On the heels of this report, the board of trustees for Medicare announced that the Medicare Hospital Insurance Trust Fund will be depleted by 2026—3 years earlier than projected in the trustees’ 2017 report. By 2026, Medicare revenue will only be able to pay 91% of its hospital costs, declining to 78% in 2039. The combined cost of Social Security and Medicare already equals 8.6% of the nation’s gross domestic product (GDP), and the trustees project the programs’ share of GDP will increase to 11.7% by 2035.
The cost of entitlements comes at a difficult time for the federal government. The Congressional Budget Office projects the federal deficit will grow to $1 trillion per year by 2020, with the deficit for 2018 already expected to be $804 billion, a 21% increase over last year.

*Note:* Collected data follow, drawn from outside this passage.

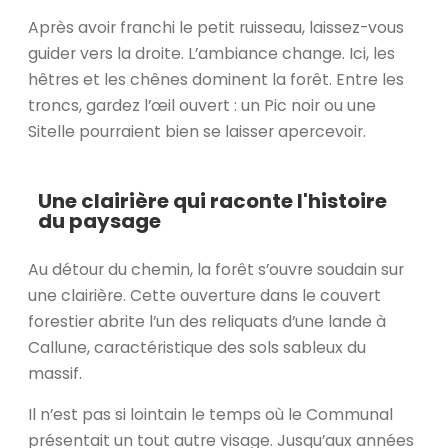
Après avoir franchi le petit ruisseau, laissez-vous
guider vers la droite. L’ambiance change. Ici, les
hêtres et les chênes dominent la forêt. Entre les
troncs, gardez l’œil ouvert : un Pic noir ou une
Sitelle pourraient bien se laisser apercevoir.
Une clairière qui raconte l'histoire
du paysage
Au détour du chemin, la forêt s’ouvre soudain sur
une clairière. Cette ouverture dans le couvert
forestier abrite l’un des reliquats d’une lande à
Callune, caractéristique des sols sableux du
massif.
Il n’est pas si lointain le temps où le Communal
présentait un tout autre visage. Jusqu’aux années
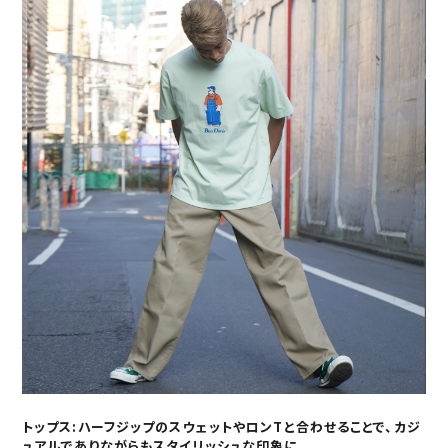
トップス:ハーフジップのスウェットやロンTと合わせることで、カジ
ュアルでありながらもスタイリッシュな印象に。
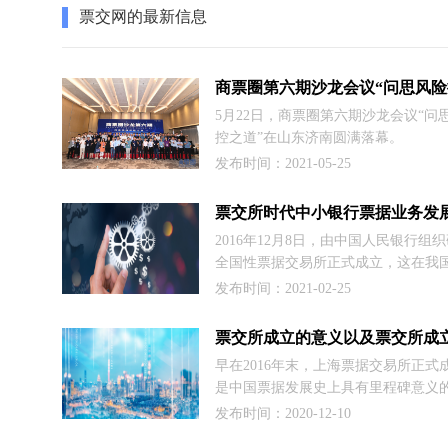
票交网的最新信息
5月22日，商票圈第六期沙龙会议“问
控之道”在山东济南圆满落幕。
发布时间：2021-05-25
2016年12月8日，由中国人民银行组
全国性票据交易所正式成立，这在我
务发展史上具有重要的里程碑意义，
发布时间：2021-02-25
国票据业务全面进入了电子化的时代
对我国票据市场的发展产生深远的影
义。同时，票交所的成立为票据市场
早在2016年末，上海票据交易所正式
面恢复和持续发展创造了“新机遇”，
是中国票据发展史上具有里程碑意义
使银行机构特别是处于探索转型阶段
事。票交所的成立更是我国深化金融
发布时间：2020-12-10
行的票据业务必须建立“新思维”，适
的一大重要举措。它对银行间纸质票
场的“新格局”。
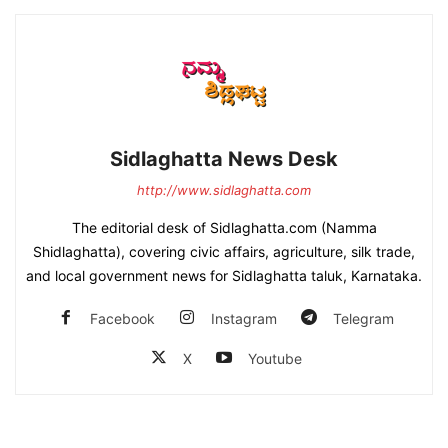
Sidlaghatta News Desk
http://www.sidlaghatta.com
The editorial desk of Sidlaghatta.com (Namma
Shidlaghatta), covering civic affairs, agriculture, silk trade,
and local government news for Sidlaghatta taluk, Karnataka.
Facebook
Instagram
Telegram
X
Youtube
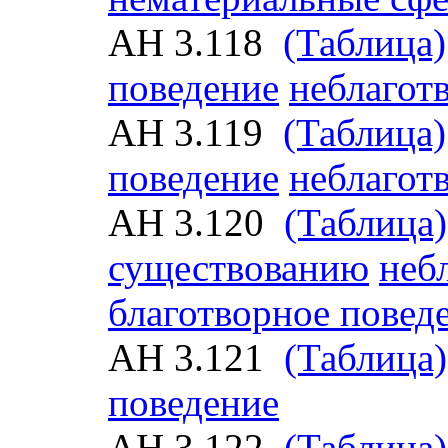
АН 3.118
(Таблица)
поведение
неблагот
АН 3.119
(Таблица)
поведение
неблагот
АН 3.120
(Таблица)
существованию
неб
благотворное повед
АН 3.121
(Таблица)
поведение
АН 3.122
(Таблица)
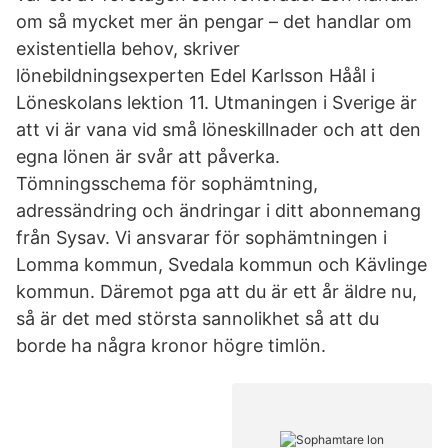
om så mycket mer än pengar – det handlar om
existentiella behov, skriver
lönebildningsexperten Edel Karlsson Håål i
Löneskolans lektion 11. Utmaningen i Sverige är
att vi är vana vid små löneskillnader och att den
egna lönen är svår att påverka.
Tömningsschema för sophämtning,
adressändring och ändringar i ditt abonnemang
från Sysav. Vi ansvarar för sophämtningen i
Lomma kommun, Svedala kommun och Kävlinge
kommun. Däremot pga att du är ett år äldre nu,
så är det med största sannolikhet så att du
borde ha några kronor högre timlön.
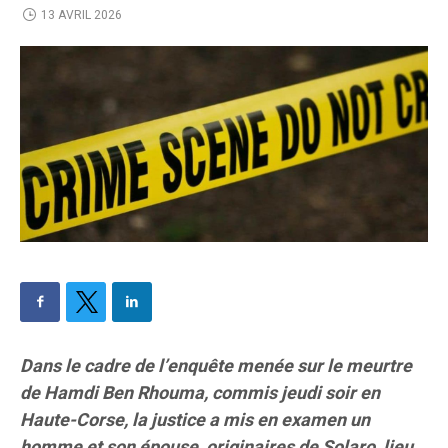
13 AVRIL 2026
Dans le cadre de l’enquête menée sur le meurtre
de Hamdi Ben Rhouma, commis jeudi soir en
Haute-Corse, la justice a mis en examen un
homme et son épouse, originaires de Solaro, lieu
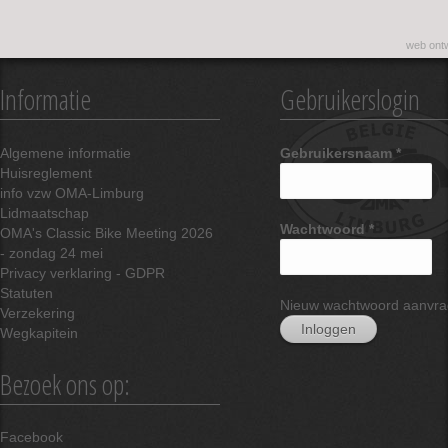
web ontw
Informatie
Gebruikerslogin
Algemene informatie
Gebruikersnaam
*
Huisreglement
info vzw OMA-Limburg
Lidmaatschap
Wachtwoord
*
OMA's Classic Bike Meeting 2026
- zondag 24 mei
Privacy verklaring - GDPR
Statuten
Nieuw wachtwoord aanvr
Verzekering
Wegkapitein
Bezoek ons op:
Facebook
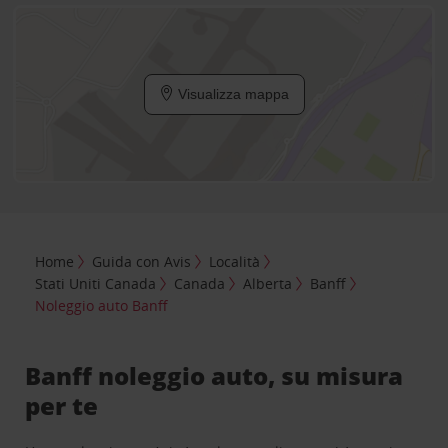
Visualizza mappa
Home
Guida con Avis
Località
Stati Uniti Canada
Canada
Alberta
Banff
Noleggio auto Banff
Banff noleggio auto, su misura
per te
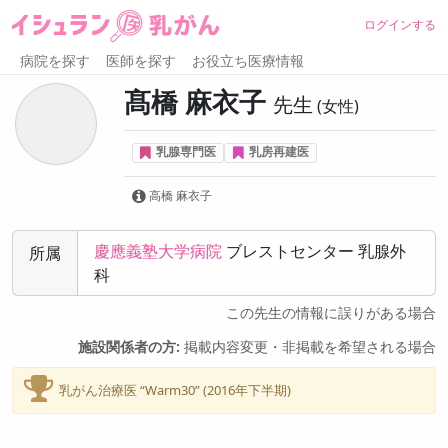
ログインする
病院を探す
医師を探す
お役立ち医療情報
髙橋 麻衣子
先生
女性
乳腺専門医
乳房再建医
高橋 麻衣子
慶應義塾大学病院
ブレストセンター 乳腺外
所属
科
この先生の情報に誤りがある場合
施設関係者の方:
掲載内容変更・非掲載を希望される場合
乳がん治療医 “Warm30” (2016年下半期)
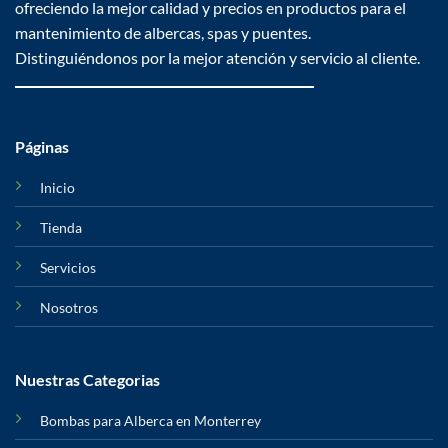
ofreciendo la mejor calidad y precios en productos para el
mantenimiento de albercas, spas y puentes.
Distinguiéndonos por la mejor atención y servicio al cliente.
Páginas
Inicio
Tienda
Servicios
Nosotros
Nuestras Categorias
Bombas para Alberca en Monterrey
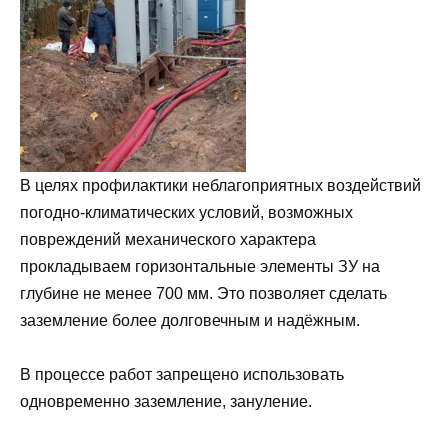
В целях профилактики неблагоприятных воздействий
погодно-климатических условий, возможных
повреждений механического характера
прокладываем горизонтальные элементы ЗУ на
глубине не менее 700 мм. Это позволяет сделать
заземление более долговечным и надёжным.
В процессе работ запрещено использовать
одновременно заземление, зануление.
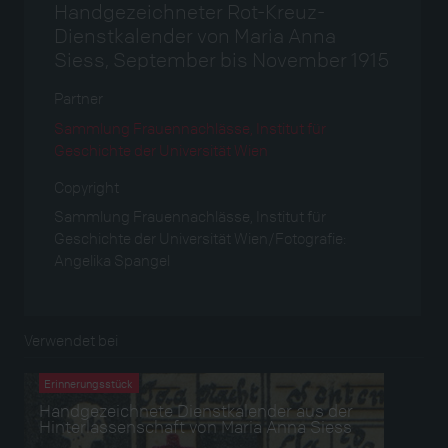
Handgezeichneter Rot-Kreuz-
Dienstkalender von Maria Anna
Siess, September bis November 1915
Partner
Sammlung Frauennachlässe, Institut für
Geschichte der Universität Wien
Copyright
Sammlung Frauennachlässe, Institut für
Geschichte der Universität Wien/Fotografie:
Angelika Spangel
Verwendet bei
Erinnerungsstück
Handgezeichnete Dienstkalender aus der
Hinterlassenschaft von Maria Anna Siess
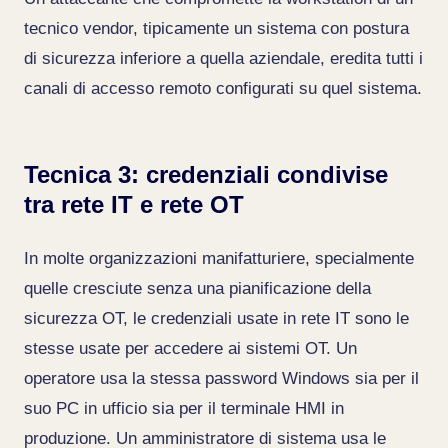
tecnico vendor, tipicamente un sistema con postura
di sicurezza inferiore a quella aziendale, eredita tutti i
canali di accesso remoto configurati su quel sistema.
Tecnica 3: credenziali condivise
tra rete IT e rete OT
In molte organizzazioni manifatturiere, specialmente
quelle cresciute senza una pianificazione della
sicurezza OT, le credenziali usate in rete IT sono le
stesse usate per accedere ai sistemi OT. Un
operatore usa la stessa password Windows sia per il
suo PC in ufficio sia per il terminale HMI in
produzione. Un amministratore di sistema usa le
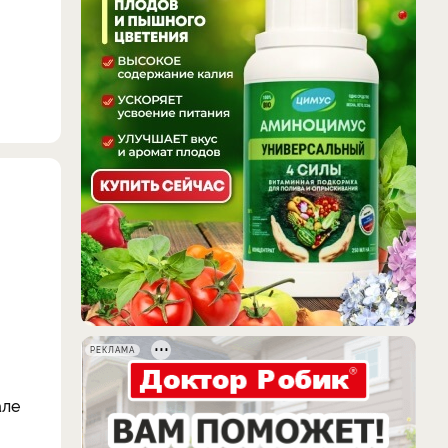
РЕКЛАМА
але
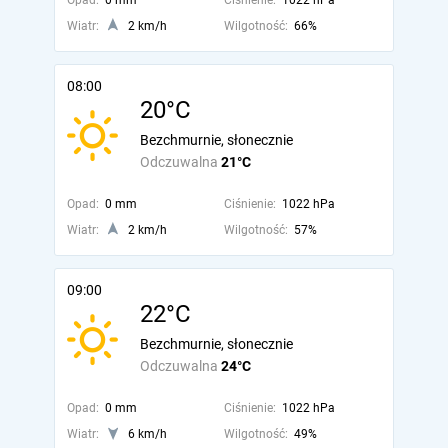
Opad:
0 mm
Ciśnienie:
1022 hPa
Wiatr:
2 km/h
Wilgotność:
66%
08:00
20°C
Bezchmurnie, słonecznie
Odczuwalna
21°C
Opad:
0 mm
Ciśnienie:
1022 hPa
Wiatr:
2 km/h
Wilgotność:
57%
09:00
22°C
Bezchmurnie, słonecznie
Odczuwalna
24°C
Opad:
0 mm
Ciśnienie:
1022 hPa
Wiatr:
6 km/h
Wilgotność:
49%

The peril of a depleted federal government coffer has not slowed the pace of drug development. IQVIA’s research found that the pipeline of new drugs is growing. More than 700 molecules were in late-stage development in 2017, a 60% increase over 10 years.
Significantly, 34% of oncology trials in 2017 used biomarkers to identify patients most likely to respond, marking a shift toward personalized therapies that rely on companion diagnostics. Top among a new generation of drugs are more than 200 immunotherapies currently in phase I or phase II clinical trials, which are being tested against 27 tumor types. The IQVIA report emphasizes that cancer drugs are becoming more targeted, with most new drugs aimed at small patient populations. Some 87% of cancer drugs were used by fewer than 10,000 patients each in 2017.
Administration Launches Association Health Plan Expansion
Under a final rule from the Department of Labor, the Trump administration is significantly expanding which employers can form association health plans (AHPs). AHPs allow sole proprietors, small businesses, and trade groups to band together and negotiate insurance coverage for their employees across a metropolitan area, within a state, or even nationwide. The administration argues that AHPs will allow individuals and small businesses to get better deals on insurance.
AHPs are controversial because of their more flexible rules and their potential to affect the individual marketplace established by the Affordable Care Act. AHPs do not have to cover the same essential benefits that individual marketplace plans must cover, but instead will be regulated like large group plans. Rules on large groups cover employers with 50 or more employees. While large groups must cover certain preventive care, like screenings with a grade A or B from the U.S. Preventive Services Task Force, the list of required benefits is not as comprehensive as those in individual plans.
Critics also worry that AHPs will destabilize the marketplace if they draw healthy people out of the individual market seeking to save money. A report from Avalere Health estimated that more than 3 million people would enroll in AHPs over 5 years, and the Congressional Budget Office estimated that 400,000 previously uninsured people would gain coverage under expanded AHPs.
The future of AHPs likely will be determined by states, which retain regulatory authority over any AHP that is underwritten by a third-party insurance carrier.